О НАУЧНОЙ ДЕЯТЕЛЬНОСТИ
– Институт Паразитологии изучает болезни, которых нет в Канаде. Мы изучаем тропические болезни. Многие болезни смертельны для человека, поэтому университет находится в полузакрытом режиме. МЫ исследуем, как воздействуют различные химикаты на паразитов на генном уровне. Если химикат убил паразита, то мы анализируем, какой именно ген был задействован в этом. Если паразит не убит, то мы также анализируем, почему он не убит. На сегодняшний день мы работаем на грант, который мы получили от Билла Гейтса. Мы работаем над болезнями, вызывающимися паразитом «Шистосома». Уже второй раз Билл Гейтс дает грант для лаборатории, в которой я работаю.

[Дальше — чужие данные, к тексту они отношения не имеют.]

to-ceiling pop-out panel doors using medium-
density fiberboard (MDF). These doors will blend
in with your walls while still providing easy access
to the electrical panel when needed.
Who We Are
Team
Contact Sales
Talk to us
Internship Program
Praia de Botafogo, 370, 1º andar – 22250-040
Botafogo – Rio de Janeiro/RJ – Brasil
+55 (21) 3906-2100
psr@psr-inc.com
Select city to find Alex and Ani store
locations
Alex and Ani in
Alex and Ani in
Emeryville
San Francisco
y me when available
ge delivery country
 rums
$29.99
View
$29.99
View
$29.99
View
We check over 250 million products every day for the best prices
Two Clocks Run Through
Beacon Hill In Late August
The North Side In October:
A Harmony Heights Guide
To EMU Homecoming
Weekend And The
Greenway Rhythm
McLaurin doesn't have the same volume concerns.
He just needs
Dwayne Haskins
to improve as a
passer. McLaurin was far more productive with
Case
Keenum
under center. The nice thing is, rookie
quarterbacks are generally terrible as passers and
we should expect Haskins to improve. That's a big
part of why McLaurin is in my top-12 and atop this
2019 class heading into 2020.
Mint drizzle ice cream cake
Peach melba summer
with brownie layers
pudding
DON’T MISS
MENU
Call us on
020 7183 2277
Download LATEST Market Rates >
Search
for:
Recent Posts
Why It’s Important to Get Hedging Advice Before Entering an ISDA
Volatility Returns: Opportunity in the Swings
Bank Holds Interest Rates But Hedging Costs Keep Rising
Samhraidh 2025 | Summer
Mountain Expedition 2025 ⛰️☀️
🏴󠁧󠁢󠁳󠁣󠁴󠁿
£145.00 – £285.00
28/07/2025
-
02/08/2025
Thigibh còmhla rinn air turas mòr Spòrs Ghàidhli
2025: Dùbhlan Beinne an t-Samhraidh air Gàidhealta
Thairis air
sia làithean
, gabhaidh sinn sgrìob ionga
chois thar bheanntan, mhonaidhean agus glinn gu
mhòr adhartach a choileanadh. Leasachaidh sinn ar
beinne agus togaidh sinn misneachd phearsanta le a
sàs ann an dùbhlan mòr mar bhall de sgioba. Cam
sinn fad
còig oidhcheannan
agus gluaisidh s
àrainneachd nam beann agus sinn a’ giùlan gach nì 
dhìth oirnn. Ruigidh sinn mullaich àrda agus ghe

– Трудно ли быть преподавателем?
– Я работаю со студентами, которые учатся на магистров или кандидатов наук. Я не обучаю их базовым знаниям, они уже должны приходить ко мне подготовленными. Но, если студент не знает элементарной физики, то меня это не может не огорчать, поскольку мы работаем с лазерами, длинами волн. Или же, зная генетику, не знают методов, мне самому бывает неудобно объяснять будущим кандидатам наук то, что они должны были бы знать, и вот тогда я возмущаюсь.
– А взятки дают?
– В смысле за оценки взятки? Я не сталкивался с этим. И не слышал, чтобы оно было. Но бывают случаи, когда преподаватели просто могут пойти навстречу. Я знаю, с их стороны это бывает бескорыстно.
– Какое твое самое большое достижение в жизни?
– Рождение дочери. А в научной деятельности – выпуск серий лекций по применению фотошопа в генетике. Для того чтобы предоставить фотографию в публикации, ее нужно обработать. Я обучаю студентов, как это делать правильно.
– Каковы дальнейшие планы?
– Продолжить научную деятельность.
В заключение скажу, что, как мне кажется, не столь важно, мистика или «госпожа Удача» сопровождала Сергея. Важно то, что Фортуна сопутствует таким достойным людям, как Сергей Дерновичи, который является настоящим ученым, в самом высоком понимании этого слова.
Успехов, и пусть тебе (да и нам тоже) всегда благоволят мистика и удача!